• [Aim]:
Reproduce every line of the records below, swapping "Identify" for "Locate" wherever it occurs and leaving all else unchanged. Omit the pictures from your answer.

----- Material provided

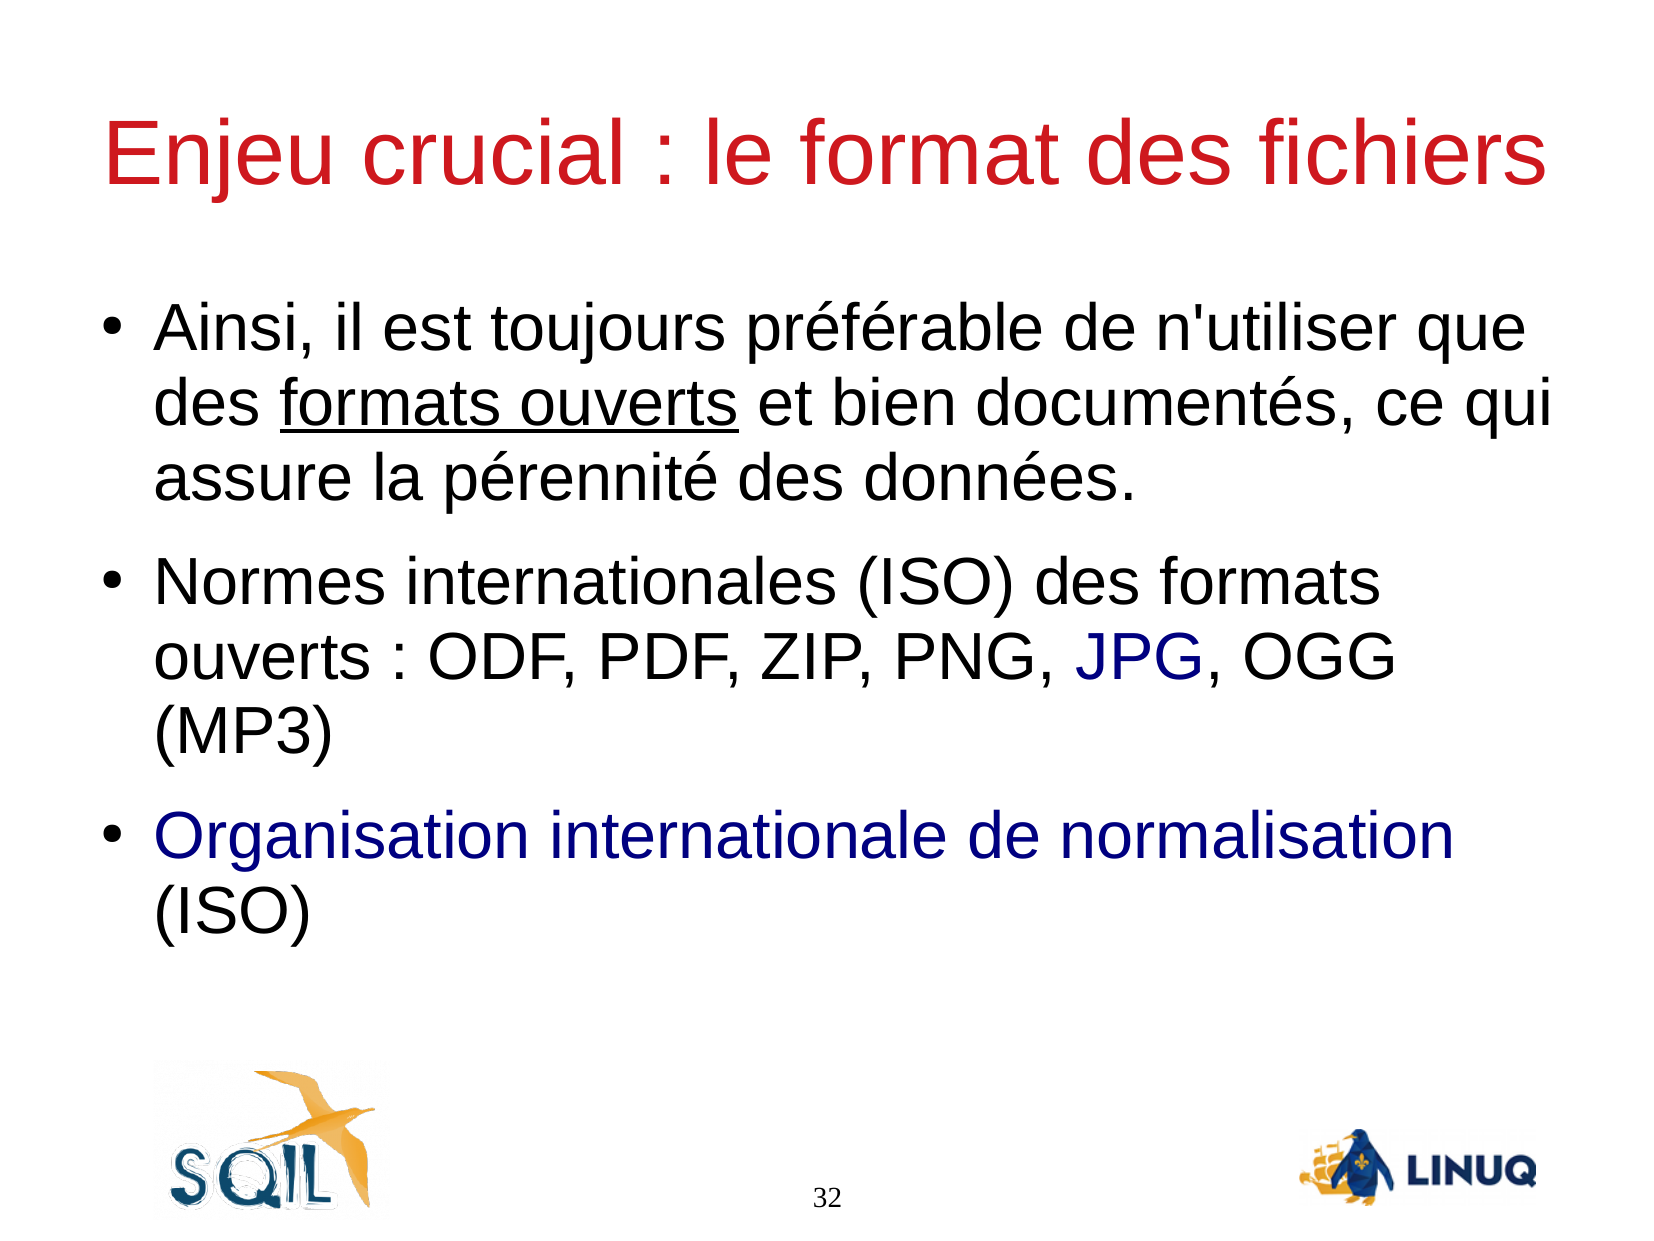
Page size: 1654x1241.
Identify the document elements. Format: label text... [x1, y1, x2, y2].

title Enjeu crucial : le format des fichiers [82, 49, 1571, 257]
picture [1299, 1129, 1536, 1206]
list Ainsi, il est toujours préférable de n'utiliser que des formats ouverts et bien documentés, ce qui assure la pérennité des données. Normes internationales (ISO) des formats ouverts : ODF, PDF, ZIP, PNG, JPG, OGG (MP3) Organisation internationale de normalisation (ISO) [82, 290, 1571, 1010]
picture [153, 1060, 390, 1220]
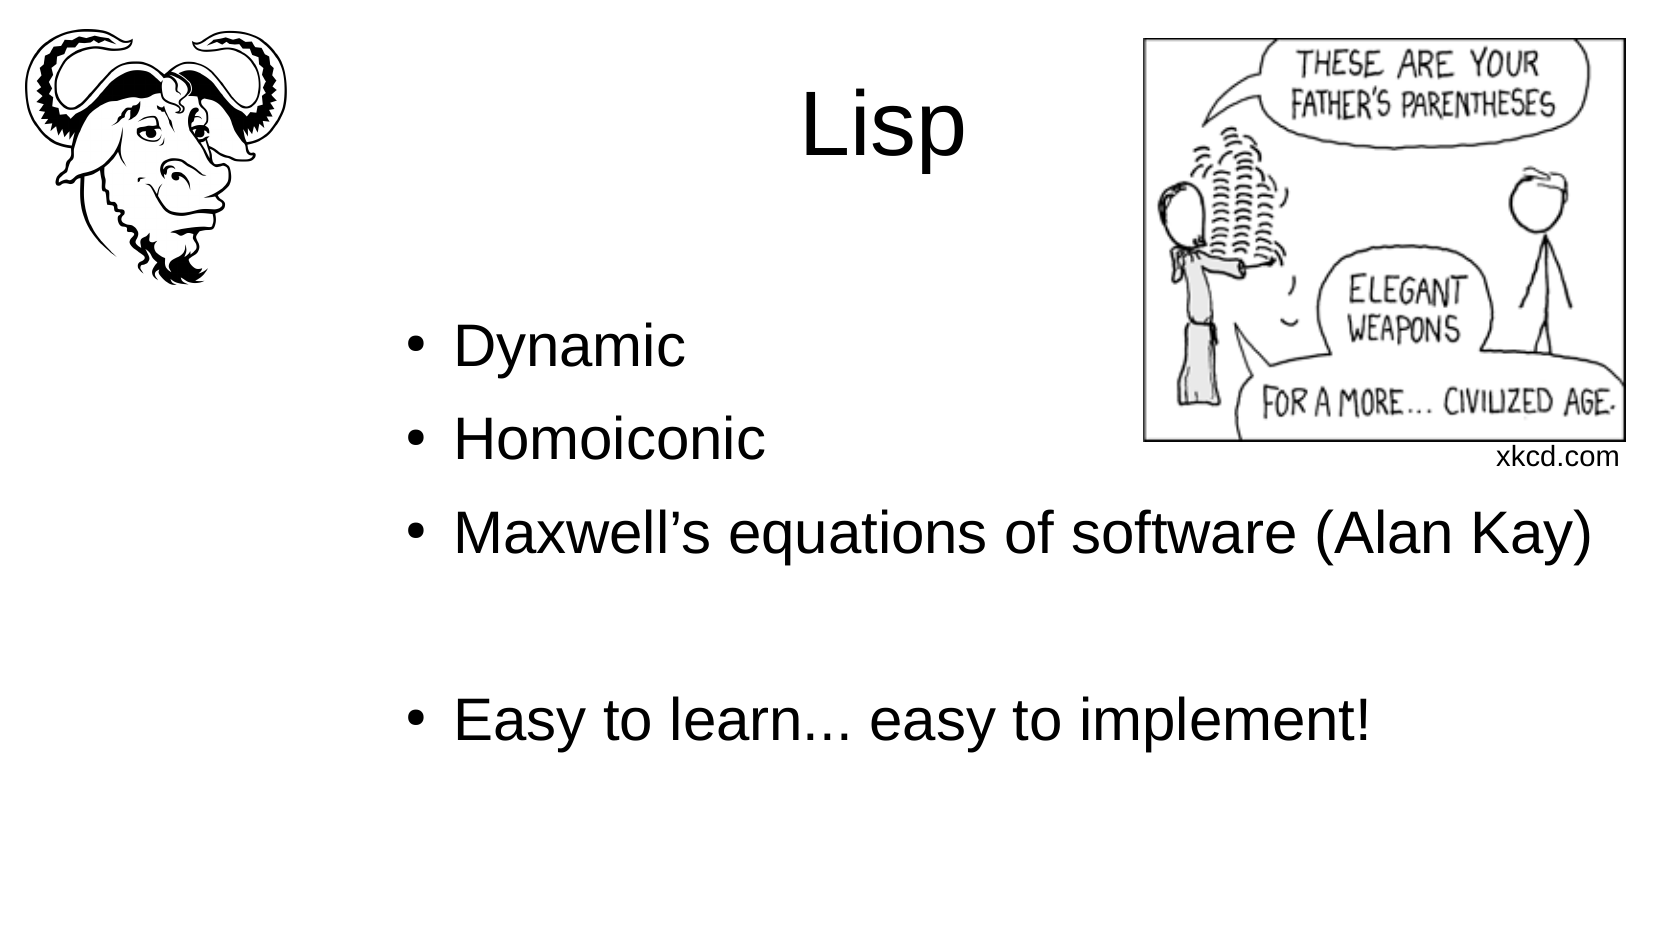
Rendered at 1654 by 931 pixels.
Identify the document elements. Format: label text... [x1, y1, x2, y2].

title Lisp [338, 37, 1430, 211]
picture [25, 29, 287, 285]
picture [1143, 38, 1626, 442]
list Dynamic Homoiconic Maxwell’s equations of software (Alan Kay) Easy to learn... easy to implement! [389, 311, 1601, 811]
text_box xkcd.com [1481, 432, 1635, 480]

----------

• [Answer to this task]:
Page size: 1654x1241.
Locate the document elements. Format: label text... [x1, y1, x2, y2].

title Enjeu crucial : le format des fichiers [82, 49, 1571, 257]
picture [1299, 1129, 1536, 1206]
list Ainsi, il est toujours préférable de n'utiliser que des formats ouverts et bien documentés, ce qui assure la pérennité des données. Normes internationales (ISO) des formats ouverts : ODF, PDF, ZIP, PNG, JPG, OGG (MP3) Organisation internationale de normalisation (ISO) [82, 290, 1571, 1010]
picture [153, 1060, 390, 1220]
Rendered at 1654 by 931 pixels.
Locate the document elements. Format: label text... [x1, y1, x2, y2].

title Lisp [338, 37, 1430, 211]
picture [25, 29, 287, 285]
picture [1143, 38, 1626, 442]
list Dynamic Homoiconic Maxwell’s equations of software (Alan Kay) Easy to learn... easy to implement! [389, 311, 1601, 811]
text_box xkcd.com [1481, 432, 1635, 480]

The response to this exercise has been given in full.